Tasks ::
A. Please set down the stretch of the Grace Hopper passage below from "The NVIDIA Grace" through "for multi-node GROMACS.", word for word.
B. What speedup over x86 + Hopper does the Grace Hopper passage below report for Database Hash Join?
C. Decide whether each statement agrees with the Grace Hopper passage below, answering yes or no and quoting the words that settle it: (i) Grace Hopper delivers up to 1.9x for Graph Neural Networks. (ii) The speedup shown for OpenFOAM is up to 3.6x. (iii) The speedups are measured against x86 + Hopper platforms.

Passage for review ::

The NVIDIA Grace Hopper Superchip Architecture is the first true heterogeneous accelerated platform for high-performance computing (HPC) and AI workloads. It accelerates applications with the strengths of both GPUs and CPUs while providing the simplest and most productive distributed heterogeneous programming model to date. Scientists and engineers can focus on solving the world’s most important problems.

Bar chart shows the simulations of the speedups delivered by Grace Hopper over x86 + Hopper platforms for ML Training, Databases, and HPC Applications. For ML Training: up to 4x for Natural Language Processing (NLP), 3.5x for Deep Learning Recommender Models (DLRM), and 1.9x for Graph Neural Networks (GNN). Up to 4.4x for Database Hash Join. For HPC applications, up to 3.6x for ABINIT, 1.75x for OpenFOAM, and 1.3x for multi-node GROMACS.
Figure 1. End-user application performance simulations of Grace Hopper vs x86+Hopper (Source: NVIDIA Grace Hopper Architecture whitepaper)

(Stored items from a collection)
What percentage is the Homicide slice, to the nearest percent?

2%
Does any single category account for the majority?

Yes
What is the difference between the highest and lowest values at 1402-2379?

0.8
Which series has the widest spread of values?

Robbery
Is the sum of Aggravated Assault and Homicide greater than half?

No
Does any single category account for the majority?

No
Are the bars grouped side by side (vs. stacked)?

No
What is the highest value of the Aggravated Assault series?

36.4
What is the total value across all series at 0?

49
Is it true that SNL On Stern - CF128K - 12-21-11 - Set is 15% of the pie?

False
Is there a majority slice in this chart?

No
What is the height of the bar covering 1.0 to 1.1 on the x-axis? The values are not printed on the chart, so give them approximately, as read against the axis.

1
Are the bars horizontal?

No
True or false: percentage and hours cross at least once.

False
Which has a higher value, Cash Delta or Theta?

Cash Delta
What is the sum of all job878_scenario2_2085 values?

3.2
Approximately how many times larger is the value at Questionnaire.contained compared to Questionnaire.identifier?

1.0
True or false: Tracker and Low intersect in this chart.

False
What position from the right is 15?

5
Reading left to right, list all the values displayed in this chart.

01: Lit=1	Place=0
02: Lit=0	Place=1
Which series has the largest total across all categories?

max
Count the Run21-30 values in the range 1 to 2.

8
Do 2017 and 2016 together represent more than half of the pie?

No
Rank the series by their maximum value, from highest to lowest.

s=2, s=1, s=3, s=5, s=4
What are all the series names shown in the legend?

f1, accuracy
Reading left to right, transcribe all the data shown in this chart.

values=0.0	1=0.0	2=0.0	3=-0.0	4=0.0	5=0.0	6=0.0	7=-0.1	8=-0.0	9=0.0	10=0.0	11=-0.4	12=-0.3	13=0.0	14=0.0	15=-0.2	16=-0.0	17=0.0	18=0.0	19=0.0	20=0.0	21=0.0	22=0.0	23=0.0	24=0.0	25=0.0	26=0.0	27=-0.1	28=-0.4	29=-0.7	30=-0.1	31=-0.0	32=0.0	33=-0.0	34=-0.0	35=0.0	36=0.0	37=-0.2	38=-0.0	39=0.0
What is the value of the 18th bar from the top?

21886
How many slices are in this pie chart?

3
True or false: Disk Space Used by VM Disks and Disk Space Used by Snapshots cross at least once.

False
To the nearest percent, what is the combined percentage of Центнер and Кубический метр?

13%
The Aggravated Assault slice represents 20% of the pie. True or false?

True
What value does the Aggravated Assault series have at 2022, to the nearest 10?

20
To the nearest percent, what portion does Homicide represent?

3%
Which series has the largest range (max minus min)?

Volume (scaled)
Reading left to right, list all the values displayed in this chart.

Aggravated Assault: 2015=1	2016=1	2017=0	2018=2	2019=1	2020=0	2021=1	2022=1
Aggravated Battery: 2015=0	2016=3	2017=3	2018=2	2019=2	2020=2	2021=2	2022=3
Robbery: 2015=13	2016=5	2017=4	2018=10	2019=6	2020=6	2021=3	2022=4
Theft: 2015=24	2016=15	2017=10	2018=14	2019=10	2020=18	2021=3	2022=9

List of solutions ::
A.
The NVIDIA Grace Hopper Superchip Architecture is the first true heterogeneous accelerated platform for high-performance computing (HPC) and AI workloads. It accelerates applications with the strengths of both GPUs and CPUs while providing the simplest and most productive distributed heterogeneous programming model to date. Scientists and engineers can focus on solving the world’s most important problems.

Bar chart shows the simulations of the speedups delivered by Grace Hopper over x86 + Hopper platforms for ML Training, Databases, and HPC Applications. For ML Training: up to 4x for Natural Language Processing (NLP), 3.5x for Deep Learning Recommender Models (DLRM), and 1.9x for Graph Neural Networks (GNN). Up to 4.4x for Database Hash Join. For HPC applications, up to 3.6x for ABINIT, 1.75x for OpenFOAM, and 1.3x for multi-node GROMACS.

B. Up to 4.4x.

C.
(i) Yes: "1.9x for Graph Neural Networks (GNN)"
(ii) No: "1.75x for OpenFOAM"
(iii) Yes: "speedups delivered by Grace Hopper over x86 + Hopper platforms"